### Task brief
From the first line of the listing below through the line with "- lesion 1 (tumor, upper", transcribe exactly and skip the pictures.

### Exercise materials

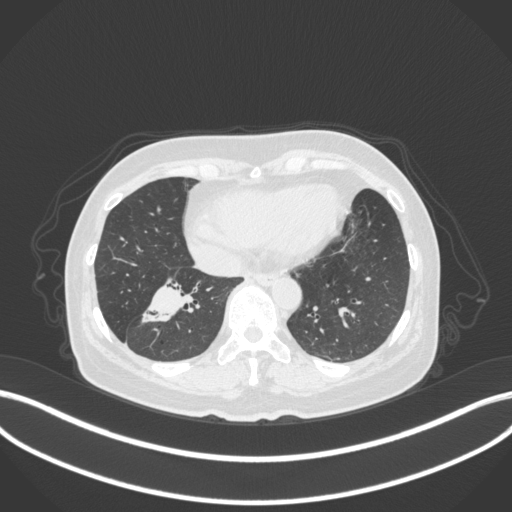
Chest CT, one axial slice. Position 122 of 429 along the scan axis. Reconstruction kernel B31f. Lung window (W 1500 / L -600 HU). 1 mm slice thickness. 512 × 512 image matrix, field of view 400 × 400 mm. Female patient, age 67 years. From the clinical record (not read from this slice): clinical TNM (as recorded): T1c N1 M0.
Outlined on this slice (bounding box drawn by a radiologist):
- lung tumour (recorded histology: adenocarcinoma): bounding box (x1, y1, x2, y2) in pixels: (140, 274, 207, 331)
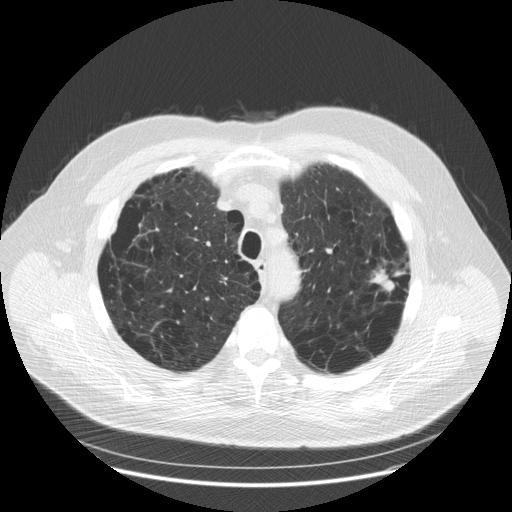
Low-dose screening chest CT, one axial slice; position 139 of 179 along the scan axis; 120 kVp; lung window (W 1500 / L -600 HU); 2.5 mm slice thickness; 512 × 512 image matrix, field of view 404 × 404 mm.
Structures marked on this image (expert manual segmentation):
- lesion 1 (tumor, upper lobe of left lung): bounding box (x1, y1, x2, y2) in pixels: (369, 268, 406, 292)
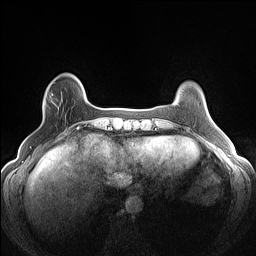
Breast MRI (dynamic contrast-enhanced), one axial slice. Position 26 of 160 along the scan axis. Dynamic contrast-enhanced series, time point 2 of 7 at this slice position (early post-contrast). 1.5 T. TE 1.4 ms, TR 5 ms. 256 × 256 image matrix, field of view 300 × 300 mm. Female patient.
Outlined on this slice (semi-automatically segmented with operator editing):
- enhancing-tissue mask used for the functional tumour volume (all voxels passing the contrast-enhancement thresholds inside the analysis volume; usually the tumour): box from (x=43, y=91) to (x=58, y=109) px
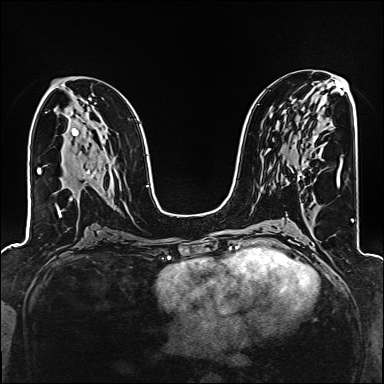
Breast MRI (dynamic contrast-enhanced), one axial slice. Slice 84 of 160 in the series (ordered by position). Dynamic contrast-enhanced series, time point 2 of 6 at this slice position (early post-contrast). 1.5 T. TE 2.4 ms, TR 5.2 ms. 1 mm slice thickness. 384 × 384 image matrix. Female patient.
Outlined on this slice (semi-automatically segmented with operator editing):
- enhancing-tissue mask used for the functional tumour volume (all voxels passing the contrast-enhancement thresholds inside the analysis volume; usually the tumour): box from (x=297, y=136) to (x=318, y=181) px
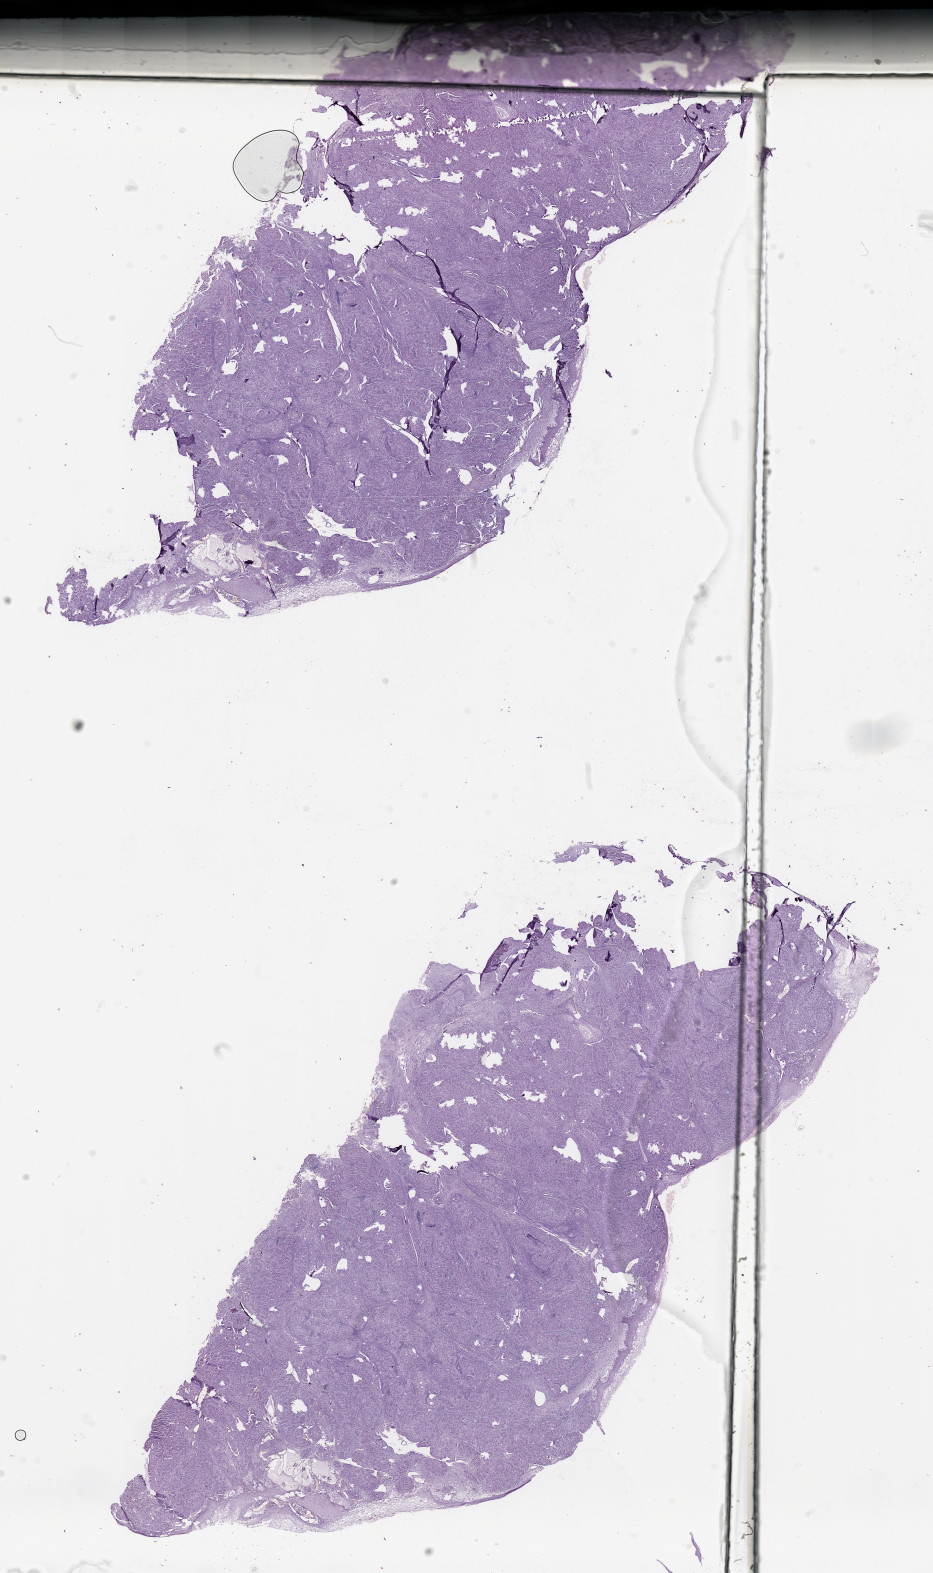
H&E whole-slide image, a low-resolution overview of the entire scanned area, about 14.8 x 24.9 mm (acquisition: 20x scan), tumour tissue sample, sampled site: tongue. 64-year-old male patient. Histologic grade: G2 (moderately differentiated). Slide review estimates, as recorded: tumour nuclei 90%, necrosis 0%.
- primary tumour site (as recorded): oropharynx
- AJCC pathologic stage: III
- diagnosis: Squamous cell carcinoma, NOS (base of tongue, NOS)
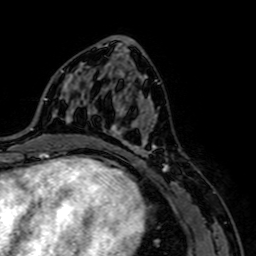
Breast MRI, one axial slice. Position 38 of 64 along the scan axis. Cropped to one breast. Dynamic contrast-enhanced series, time point 2 of 7 at this slice position (early post-contrast). 1.5 T. TE 2.6 ms, TR 5.2 ms. 2.5 mm slice thickness. 256 × 256 image matrix, field of view 160 × 160 mm. Female patient.
Outlined on this slice (semi-automatic segmentation, software-assisted and operator-edited):
- enhancing-tissue mask used for the functional tumour volume (all voxels passing the contrast-enhancement thresholds inside the analysis volume; usually the tumour): bounding box (x1, y1, x2, y2) in pixels: (88, 112, 169, 170)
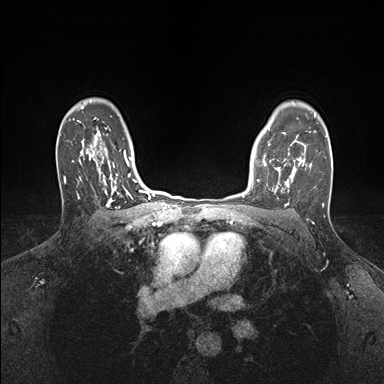
Breast MRI (dynamic contrast-enhanced), one axial slice. Slice 125 of 176 in the series (ordered by position). Dynamic contrast-enhanced series, time point 2 of 7 at this slice position (early post-contrast). 1.5 T. TE 1.5 ms, TR 4.1 ms. 1.1 mm slice thickness. 384 × 384 image matrix, field of view 320 × 320 mm. Female patient.
Outlined on this slice (semi-automatic segmentation, software-assisted and operator-edited):
- enhancing-tissue mask used for the functional tumour volume (all voxels passing the contrast-enhancement thresholds inside the analysis volume; usually the tumour): box from (x=252, y=149) to (x=295, y=192) px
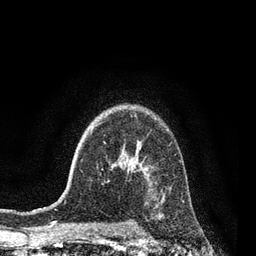
Breast MRI, one axial slice. Slice 61 of 80 in the series (ordered by position). Cropped to one breast. Dynamic contrast-enhanced series, time point 2 of 7 at this slice position (early post-contrast). 3 T. TE 2.1 ms, TR 5 ms. 2 mm slice thickness. 256 × 256 image matrix, field of view 160 × 160 mm. Female patient.
Annotated regions visible in this slice (semi-automatically segmented with operator editing):
- enhancing-tissue mask used for the functional tumour volume (all voxels passing the contrast-enhancement thresholds inside the analysis volume; usually the tumour): bounding box <182,200,184,202> (left, top, right, bottom; pixels)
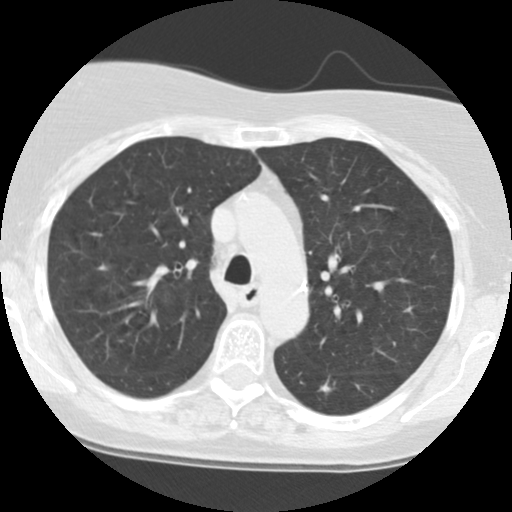
Axial slice from a low-dose chest CT screening exam, baseline annual screen, lung window (W 1500 / L -600 HU), 2.5 mm slice thickness, 120 kVp, slice 36 of 123 in the series, 512 × 512 image matrix. Female, age 63 years at enrolment. Current smoker at enrolment.
• Expert reader's lesion annotation, bounding box (x1, y1, x2, y2) in pixels: (297, 365, 353, 410).
• The screening reader recorded 2 non-calcified nodules or masses ≥4 mm on this exam; which of them this box marks is not recorded.
• Official screen result: positive, change unspecified: nodule(s) >= 4 mm or enlarging nodule(s), mass(es), or other non-specific abnormalities suspicious for lung cancer.
• Later outcome: lung cancer diagnosed 796 days after this screen — squamous cell carcinoma, NOS, left lower lobe, moderately differentiated (G2), stage IB (AJCC 6th edition), 15 mm at pathology.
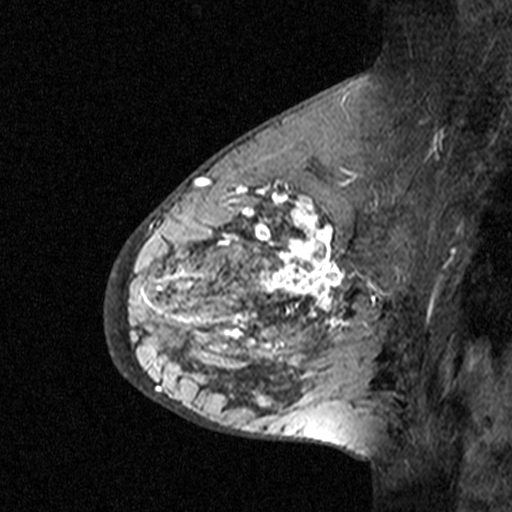
Breast MRI (dynamic contrast-enhanced), one sagittal slice. Slice 24 of 44 in the series (ordered by position). Dynamic contrast-enhanced study with each time point stored as its own series, time point 3 of 4 at this slice position (ordered by acquisition time). 1.5 T. TE 4.5 ms, TR 11 ms. 3 mm slice thickness. 512 × 512 image matrix, field of view 200 × 200 mm. Patient: female, 65 years. From the clinical record (not read from this slice): setting: breast cancer imaged before/during neoadjuvant chemotherapy; receptor status: HER2-positive.
Outlined on this slice (semi-automatic segmentation, software-assisted and operator-edited):
- analysis volume of interest (the breast-tissue region the enhancement analysis was run in; not a lesion): bounding box (x1, y1, x2, y2) in pixels: (182, 190, 353, 361)
- tumour enhancement mask (voxels above the 90 % enhancement threshold inside the analysis volume of interest): (216, 190, 345, 351)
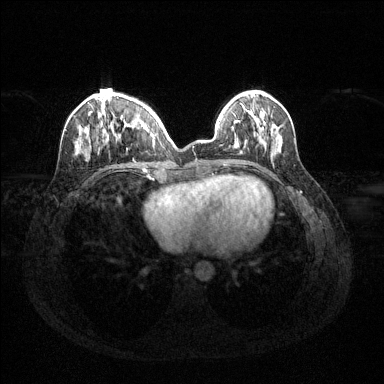
Breast MRI (dynamic contrast-enhanced), one axial slice; dynamic contrast-enhanced series, time point 2 of 6 at this slice position (early post-contrast); 1.5 T; TE 1.6 ms, TR 4.6 ms; 1.2 mm slice thickness; 384 × 384 image matrix, field of view 360 × 360 mm. Female patient.
Annotated regions visible in this slice (semi-automatically segmented with operator editing):
- enhancing-tissue mask used for the functional tumour volume (all voxels passing the contrast-enhancement thresholds inside the analysis volume; usually the tumour): box from (x=77, y=95) to (x=160, y=153) px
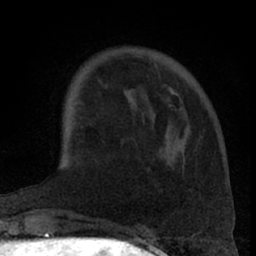
Breast MRI (dynamic contrast-enhanced), one axial slice. Slice 18 of 66 in the series (ordered by position). Cropped to one breast. Dynamic contrast-enhanced series, time point 2 of 7 at this slice position (early post-contrast). 1.5 T. TE 3 ms, TR 6.2 ms. 256 × 256 image matrix, field of view 155 × 155 mm. Female patient.
Outlined on this slice (semi-automatic segmentation, software-assisted and operator-edited):
- enhancing-tissue mask used for the functional tumour volume (all voxels passing the contrast-enhancement thresholds inside the analysis volume; usually the tumour): bounding box <150,59,175,147> (left, top, right, bottom; pixels)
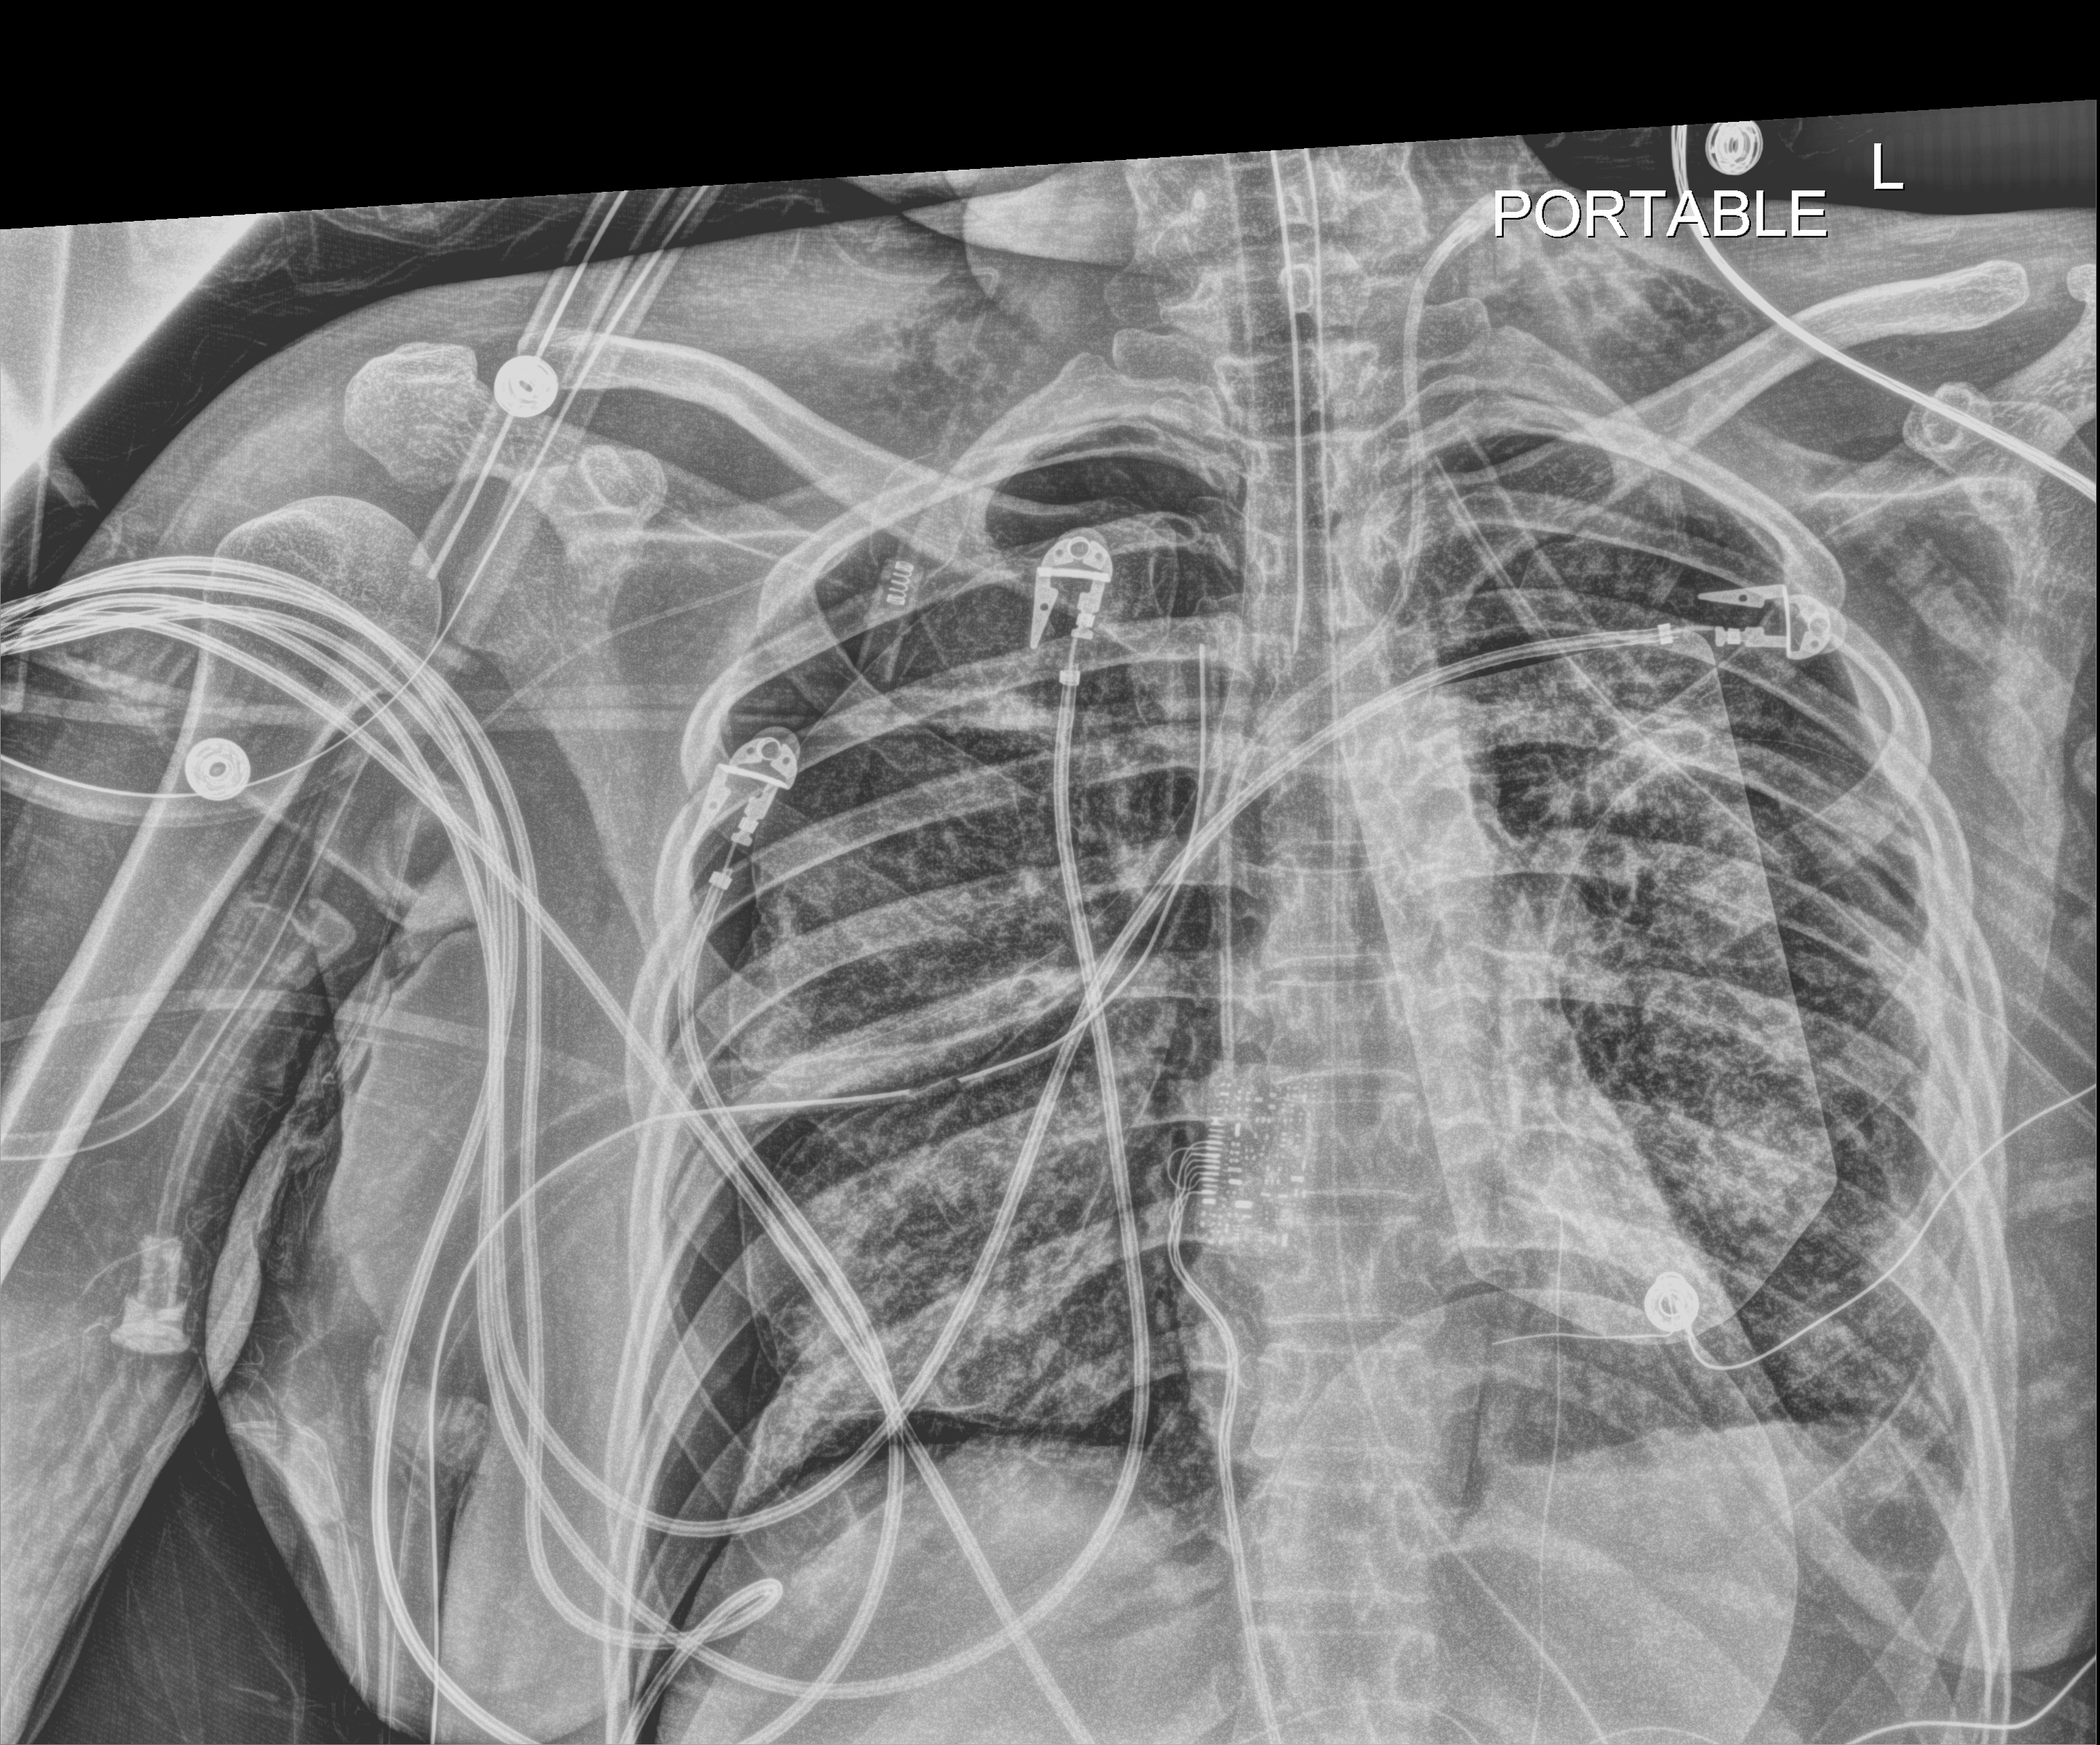
Portable chest radiograph; anteroposterior (AP) projection. Patient hospitalised with COVID-19, aged 18–59 years.
Hospital-stay facts (about this admission, not read from this image; timing relative to this image not recorded):
- chronic kidney disease (admission record): no
- admitted to intensive care during this hospital stay: yes
- smoking status (admission record): never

### Worked solution
Chest CT, one axial slice. Position 122 of 429 along the scan axis. Reconstruction kernel B31f. Lung window (W 1500 / L -600 HU). 1 mm slice thickness. 512 × 512 image matrix, field of view 400 × 400 mm. Female patient, age 67 years. From the clinical record (not read from this slice): clinical TNM (as recorded): T1c N1 M0.
Outlined on this slice (bounding box drawn by a radiologist):
- lung tumour (recorded histology: adenocarcinoma): bounding box (x1, y1, x2, y2) in pixels: (140, 274, 207, 331)
Low-dose screening chest CT, one axial slice; position 139 of 179 along the scan axis; 120 kVp; lung window (W 1500 / L -600 HU); 2.5 mm slice thickness; 512 × 512 image matrix, field of view 404 × 404 mm.
Structures marked on this image (expert manual segmentation):
- lesion 1 (tumor, upper lobe of left lung): bounding box (x1, y1, x2, y2) in pixels: (369, 268, 406, 292)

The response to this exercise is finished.